-- AIM OF THE TASK --
Go through the data below and copy each line that includes "elbow".

-- RECORD EXTRACTS --
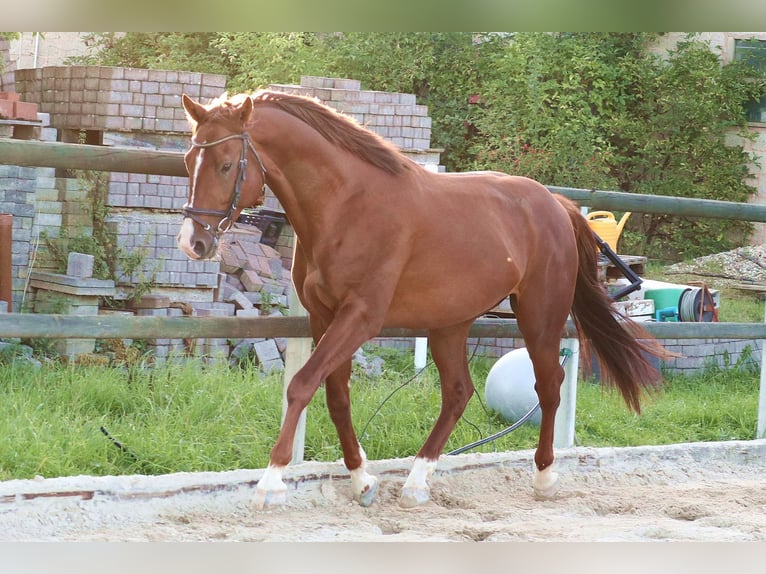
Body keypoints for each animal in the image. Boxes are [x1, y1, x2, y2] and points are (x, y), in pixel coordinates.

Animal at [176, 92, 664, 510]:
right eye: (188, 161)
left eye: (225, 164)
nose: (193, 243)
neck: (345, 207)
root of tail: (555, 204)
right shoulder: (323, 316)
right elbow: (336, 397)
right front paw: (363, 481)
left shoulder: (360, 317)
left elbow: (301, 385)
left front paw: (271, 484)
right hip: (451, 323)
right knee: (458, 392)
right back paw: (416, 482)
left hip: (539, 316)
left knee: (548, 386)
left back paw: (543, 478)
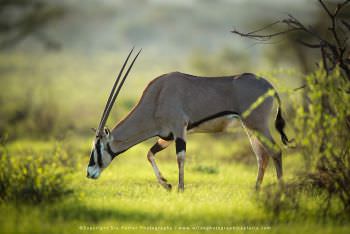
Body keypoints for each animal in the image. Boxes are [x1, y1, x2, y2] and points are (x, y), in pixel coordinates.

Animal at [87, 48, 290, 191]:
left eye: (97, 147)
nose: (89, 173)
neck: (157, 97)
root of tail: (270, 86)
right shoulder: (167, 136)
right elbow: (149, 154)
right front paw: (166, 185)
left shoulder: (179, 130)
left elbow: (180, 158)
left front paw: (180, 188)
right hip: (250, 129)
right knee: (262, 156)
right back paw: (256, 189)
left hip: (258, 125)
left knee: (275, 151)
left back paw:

---

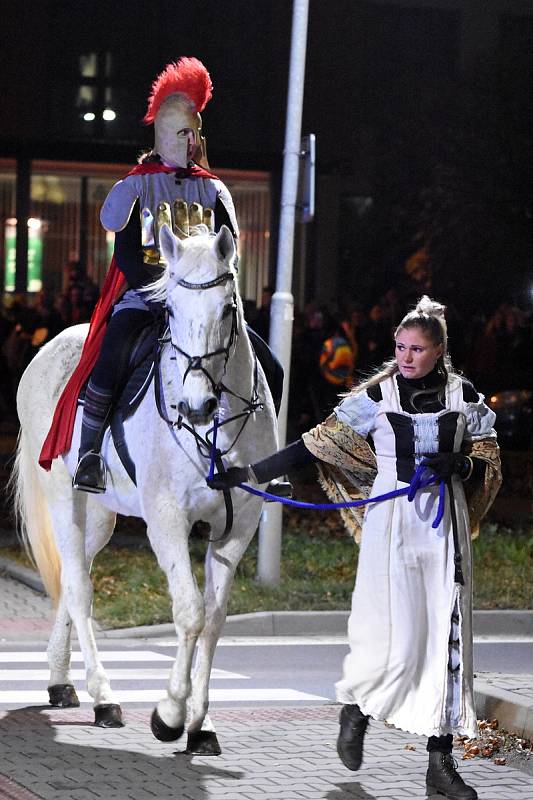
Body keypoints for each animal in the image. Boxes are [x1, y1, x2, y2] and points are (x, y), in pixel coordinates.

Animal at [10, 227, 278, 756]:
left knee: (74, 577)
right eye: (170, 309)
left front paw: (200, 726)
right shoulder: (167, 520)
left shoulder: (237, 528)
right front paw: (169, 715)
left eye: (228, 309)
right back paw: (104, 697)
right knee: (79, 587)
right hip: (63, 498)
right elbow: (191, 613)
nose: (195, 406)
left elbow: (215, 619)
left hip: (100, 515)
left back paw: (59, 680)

-- WORKED SOLUTION --
right elbow: (336, 397)
left elbow: (301, 385)
right elbow: (149, 154)
left elbow: (180, 158)
right elbow: (191, 613)
left elbow: (215, 619)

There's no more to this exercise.